Calculate the molar concentration of \(\mathrm{OH}^{-}\) in a \(0.050 \mathrm{M}\) solution of ethylamine $\left(\mathrm{C}_{2} \mathrm{H}_{5} \mathrm{NH}_{2} ; K_{b}=6.4 \times 10^{-4}\right) .$ Calculate the \(\mathrm{pH}\) of this solution.
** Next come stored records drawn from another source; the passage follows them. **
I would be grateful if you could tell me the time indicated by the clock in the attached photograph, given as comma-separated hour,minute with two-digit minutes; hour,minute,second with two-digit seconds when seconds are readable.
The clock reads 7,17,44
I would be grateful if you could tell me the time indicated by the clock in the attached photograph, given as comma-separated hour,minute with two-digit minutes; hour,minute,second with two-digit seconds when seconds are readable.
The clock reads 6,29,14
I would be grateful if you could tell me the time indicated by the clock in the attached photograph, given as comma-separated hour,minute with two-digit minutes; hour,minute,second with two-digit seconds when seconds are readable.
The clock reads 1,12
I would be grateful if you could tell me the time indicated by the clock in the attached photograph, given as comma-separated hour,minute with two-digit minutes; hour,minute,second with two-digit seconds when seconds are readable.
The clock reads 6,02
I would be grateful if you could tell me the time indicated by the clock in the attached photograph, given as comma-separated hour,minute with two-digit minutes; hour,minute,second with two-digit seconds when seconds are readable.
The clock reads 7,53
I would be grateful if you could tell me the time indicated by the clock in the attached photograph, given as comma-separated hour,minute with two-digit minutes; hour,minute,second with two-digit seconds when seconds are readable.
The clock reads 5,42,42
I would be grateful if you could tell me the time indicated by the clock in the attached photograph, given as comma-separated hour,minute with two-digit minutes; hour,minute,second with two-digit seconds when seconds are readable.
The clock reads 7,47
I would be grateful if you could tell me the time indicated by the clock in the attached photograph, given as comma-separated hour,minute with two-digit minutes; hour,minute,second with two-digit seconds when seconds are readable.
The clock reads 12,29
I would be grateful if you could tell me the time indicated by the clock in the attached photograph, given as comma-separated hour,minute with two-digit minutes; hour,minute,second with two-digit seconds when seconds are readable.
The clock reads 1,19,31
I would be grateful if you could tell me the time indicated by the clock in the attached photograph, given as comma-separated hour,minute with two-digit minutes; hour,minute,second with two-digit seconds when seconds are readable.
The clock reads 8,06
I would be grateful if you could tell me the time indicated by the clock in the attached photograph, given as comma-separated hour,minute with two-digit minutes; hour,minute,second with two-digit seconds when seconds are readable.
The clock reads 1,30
The ethylamine (\(\mathrm{C}_{2} \mathrm{H}_{5} \mathrm{NH}_{2}\)) reacts with water, as it is a weak base: \[ \mathrm{C}_{2} \mathrm{H}_{5} \mathrm{NH}_{2} \left(\mathrm{aq}\right) + \mathrm{H}_{2}\mathrm{O} \left(\mathrm{l}\right) \rightleftarrows\mathrm{C}_{2} \mathrm{H}_{5} \mathrm{NH}_{3}^{+} \left(\mathrm{aq}\right) + \mathrm{OH}^{-} \left(\mathrm{aq}\right). \]

Using given \(K_{b}=6.4 \times 10^{-4}\) and initial concentrations, we can create a table to determine the equilibrium concentrations. Let \(x\) be the concentration of \(\mathrm{OH}^{-}\) at equilibrium. Initial concentrations (M): Ethylamine: \(0.050\ \mathrm{M}\) Ethylammonium ion: \(0\ \mathrm{M}\) Hydroxide ion: \(0\ \mathrm{M}\) Changes (M): Ethylamine: \(-x\) Ethylammonium ion: \(+x\) Hydroxide ion: \(+x\) Equilibrium concentrations (M): Ethylamine: \((0.050-x)\ \mathrm{M}\) Ethylammonium ion: \(x\ \mathrm{M}\) Hydroxide ion: \(x\ \mathrm{M}\) Thus, the equilibrium expression for this reaction is: \[ K_b = \frac{\left[\mathrm{C}_{2} \mathrm{H}_{5} \mathrm{NH}_{3}^{+}\right] \left[\mathrm{OH}^{-}\right]}{\left[\mathrm{C}_{2} \mathrm{H}_{5} \mathrm{NH}_{2}\right]}. \] Substituting the equilibrium concentrations: \[ 6.4 \times 10^{-4} = \frac{x \cdot x}{0.050 - x}. \]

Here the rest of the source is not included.